:: What you are asked to do ::
Every line of the records that contains the string "more" counts once; give the total and nothing else.

◆ ◆ ◆ ◆ ◆

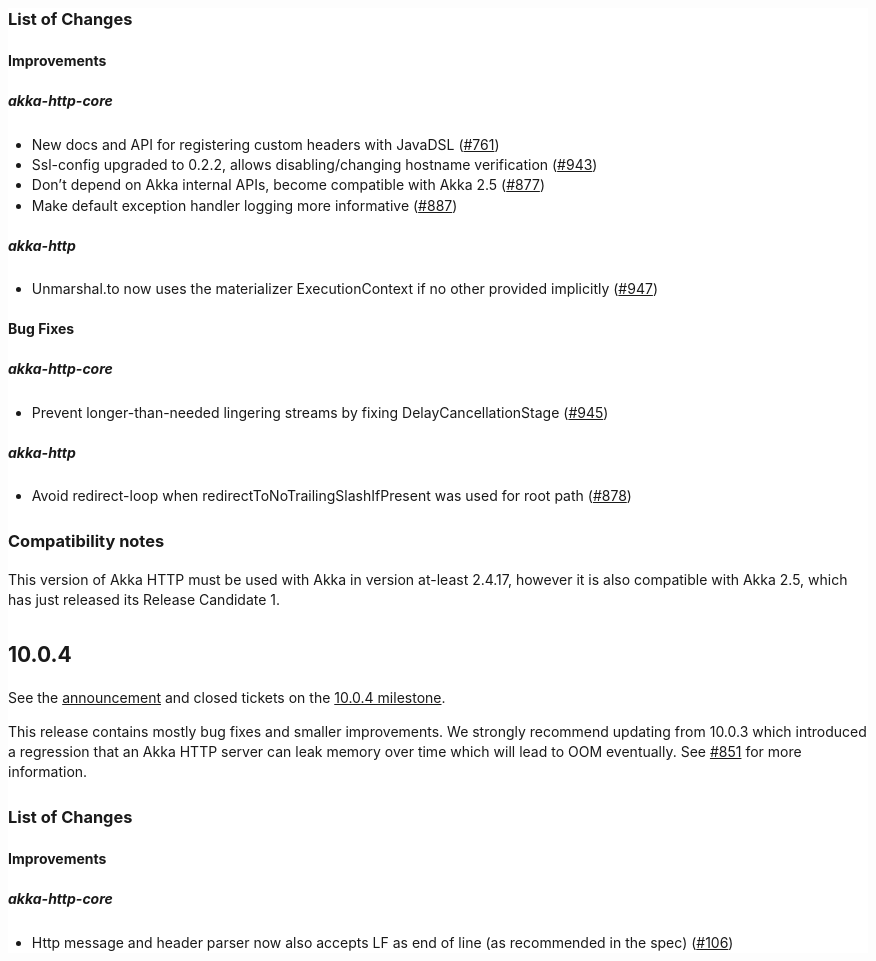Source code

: ### List of Changes

#### Improvements

##### akka-http-core
 * New docs and API for registering custom headers with JavaDSL ([#761](https://github.com/akka/akka-http/issues/761))
 * Ssl-config upgraded to 0.2.2, allows disabling/changing hostname verification ([#943](https://github.com/akka/akka-http/issues/943))
 * Don’t depend on Akka internal APIs, become compatible with Akka 2.5 ([#877](https://github.com/akka/akka-http/issues/877))
 * Make default exception handler logging more informative ([#887](https://github.com/akka/akka-http/issues/887))

##### akka-http
 * Unmarshal.to now uses the materializer ExecutionContext if no other provided implicitly ([#947](https://github.com/akka/akka-http/pull/947))

#### Bug Fixes

##### akka-http-core
 * Prevent longer-than-needed lingering streams by fixing DelayCancellationStage ([#945](https://github.com/akka/akka-http/issues/945))

##### akka-http
 * Avoid redirect-loop when redirectToNoTrailingSlashIfPresent was used for root path ([#878](https://github.com/akka/akka-http/issues/878))

### Compatibility notes

This version of Akka HTTP must be used with Akka in version at-least 2.4.17, however it is also compatible with Akka 2.5, which has just released its Release Candidate 1.


## 10.0.4

See the [announcement](https://akka.io/blog/news/2017/02/23/akka-http-10.0.4-released.html) and
closed tickets on the [10.0.4 milestone](https://github.com/akka/akka-http/milestone/21?closed=1).

This release contains mostly bug fixes and smaller improvements. We strongly recommend updating from 10.0.3 which
introduced a regression that an Akka HTTP server can leak memory over time which will lead to OOM eventually.
See [#851](https://github.com/akka/akka-http/issues/851) for more information.

### List of Changes

#### Improvements

##### akka-http-core
 * Http message and header parser now also accepts LF as end of line (as recommended in the spec) ([#106](https://github.com/akka/akka-http/issues/106))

◆ ◆ ◆ ◆ ◆

:: Answer for this exercise ::
2